It is tempting to think that the only way to stop individuals committing crime is to get those who commit it to serve a sentence and/or make amends to the victim and/or undertake a rehabilitative programme. But that’s not what the evidence says. In many cases of low level or first time crime, being caught by the police will make a profound difference, regardless of the sanction applied.
The evidence that punitive conditions are sometimes unnecessary or even counterproductive is around, though little talked about. Recently the government has proposed changing the use of cautions. The simple caution (previously called a warning) has been around for many years as the lowest level of criminal sanction. It involves a formal version of a rap over the knuckles. The person who committed the crime has to admit their guilt and the crime is recorded on the police national computer. But the person doesn’t have to do anything after their knuckles are rapped. And they are not prosecuted.
The government is proposing to abolish the simple caution and replace it nationwide with the conditional caution. A conditional caution (which has been used by some police forces for a while) has to have conditions; examples cited by government are of proper rehabilitative programmes for drug addiction or to address offending behaviour. But not all conditions are rehabilitative – a condition could also be to pay compensation or abide by a curfew.
In 2014 the conditional caution was piloted and its results compared with the simple caution. Despite those on the conditional caution having a more onerous punishment, the drop in reoffending was exactly the same between the two sanctions. So less was the same. And both were very successful in reducing reoffending compared to court sanctions – 0nly 5% reoffended within three months of receiving the caution/conditional caution. And there was no statistically significant difference between those who complied with the conditions imposed on them and those who didn’t.

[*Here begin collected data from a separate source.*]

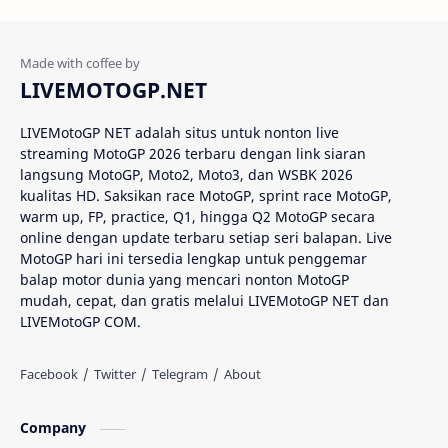
Álvaro Bautista
Analisis Balapan
Analisis MotoGP
Anime
LIVEMOTOGP.NET
Aprilia
Aprilia Racing
LIVEMotoGP NET adalah situs untuk nonton live
streaming MotoGP 2026 terbaru dengan link siaran
AragonGP
Assen
langsung MotoGP, Moto2, Moto3, dan WSBK 2026
kualitas HD. Saksikan race MotoGP, sprint race MotoGP,
Australian GP
Balap Motor
warm up, FP, practice, Q1, hingga Q2 MotoGP secara
online dengan update terbaru setiap seri balapan. Live
Balap Motor Dunia
Balap Superbike
MotoGP hari ini tersedia lengkap untuk penggemar
balap motor dunia yang mencari nonton MotoGP
mudah, cepat, dan gratis melalui LIVEMotoGP NET dan
Balapan Dramatis
Balapan MotoGP
LIVEMotoGP COM.
Balapan Motor 2025​
Balapan Motor Dunia
Balapan Ulang
Balapan Utama
Company
Balaton Park Circuit
Ban Depan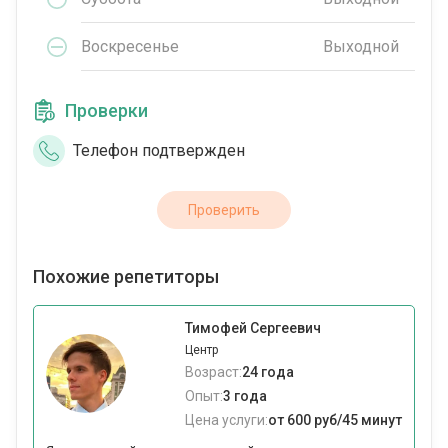
Воскресенье
Выходной
Проверки
Телефон подтвержден
Проверить
Похожие репетиторы
Тимофей Сергеевич
Центр
Возраст:
24 года
Опыт:
3 года
Цена услуги:
от 600 руб/45 минут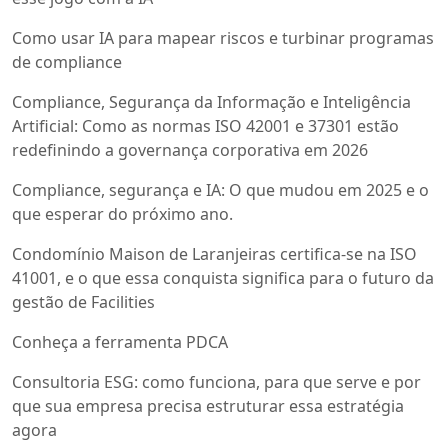
Como usar IA para mapear riscos e turbinar programas
de compliance
Compliance, Segurança da Informação e Inteligência
Artificial: Como as normas ISO 42001 e 37301 estão
redefinindo a governança corporativa em 2026
Compliance, segurança e IA: O que mudou em 2025 e o
que esperar do próximo ano.
Condomínio Maison de Laranjeiras certifica-se na ISO
41001, e o que essa conquista significa para o futuro da
gestão de Facilities
Conheça a ferramenta PDCA
Consultoria ESG: como funciona, para que serve e por
que sua empresa precisa estruturar essa estratégia
agora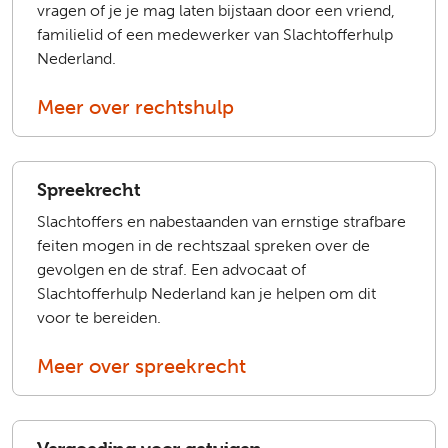
vragen of je je mag laten bijstaan door een vriend,
familielid of een medewerker van Slachtofferhulp
Nederland.
Meer over rechtshulp
Spreekrecht
Slachtoffers en nabestaanden van ernstige strafbare
feiten mogen in de rechtszaal spreken over de
gevolgen en de straf. Een advocaat of
Slachtofferhulp Nederland kan je helpen om dit
voor te bereiden.
Meer over spreekrecht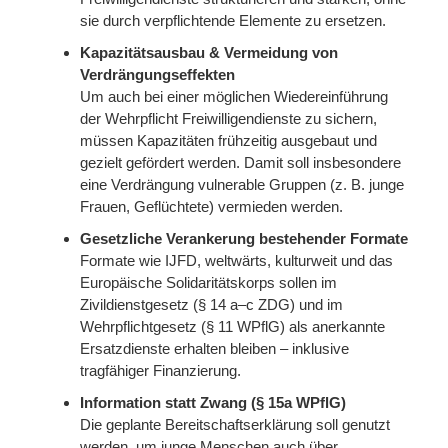
sie durch verpflichtende Elemente zu ersetzen.
Kapazitätsausbau & Vermeidung von
Verdrängungseffekten
Um auch bei einer möglichen Wiedereinführung
der Wehrpflicht Freiwilligendienste zu sichern,
müssen Kapazitäten frühzeitig ausgebaut und
gezielt gefördert werden. Damit soll insbesondere
eine Verdrängung vulnerable Gruppen (z. B. junge
Frauen, Geflüchtete) vermieden werden.
Gesetzliche Verankerung bestehender Formate
Formate wie IJFD, weltwärts, kulturweit und das
Europäische Solidaritätskorps sollen im
Zivildienstgesetz (§ 14 a–c ZDG) und im
Wehrpflichtgesetz (§ 11 WPflG) als anerkannte
Ersatzdienste erhalten bleiben – inklusive
tragfähiger Finanzierung.
Information statt Zwang (§ 15a WPflG)
Die geplante Bereitschaftserklärung soll genutzt
werden, um junge Menschen auch über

Another example of the “less is the same” rule applies to a well intentioned initiative by Thames Valley police. They wanted to offer better rehabilitative opportunities to those who admitted domestic abuse but whose actions did not meet the prosecution threshold. So they commissioned a 10 week course specifically designed to reduce someone’s propensity to commit abuse. The force evaluated its effect on reoffending compared to no course. Early comparative results were not great, so they gathered more data through putting more people on the course. But Thames Valley Police have recently pulled the plug after realising that the 10 week course did no more good than no course. The good news is that the people who had admitted abuse mostly turned a corner – the average reoffending rate for all fell considerably. The (police recorded) reoffending of those who engaged with the programme reduced 47%, while the reoffending of those who didn’t engage reduced 67% in the twelve months following risk assessment. And those who were referred to the programme but failed to complete it, did as well as those who did complete.
I take my hat off to Thames Valley for trying an approach which looked as though it would transform diversion for domestic abuse cases, for properly evaluating it and then letting go when it was clear it didn’t work any better than a metaphorical rap over the knuckles. But, as Dr Peter Neyroud points out, “one thing we need to test is whether the victim feels that a programme which is intended to encourage desistance is seen as a credible attempt at prevention and thus gives greater legitimacy to diversion”.
And for an example where more formal CJS sanctions are counter-productive? Seminal research led by Professors Lesley McAra and Susan McVie suggests that if a child who commits an offence is swept into the formal criminal justice system, they are more likely to reoffend than their peer who is dealt with informally.
Its hard for practitioners – police, YOT workers, probation officers – to absorb that fewer conditions may work just as well as more. That rehabilitative programmes don’t always improve things. But it makes sense. People unused to being apprehended by the police haven’t got hardened to the criminal justice system. For many, just being caught causes huge shame and guilt, and that prompts them to desist. They don’t need to do a programme or to pay a fine – the police are the hand on the tiller guiding them to safer shores.
I’d love someone to do ethnographic research on the first conversation the police has with someone who fesses up to a minor crime. Whether they mete out a caution or not, I’m sure that the relationship the officer creates and the words he uses can change history. Because in the end people support people to stop committing crime. Programmes and interventions can help but, for people who have made a stupid mistake or who have uncharacteristically lost their temper, one conversation with one police officer can make all the difference.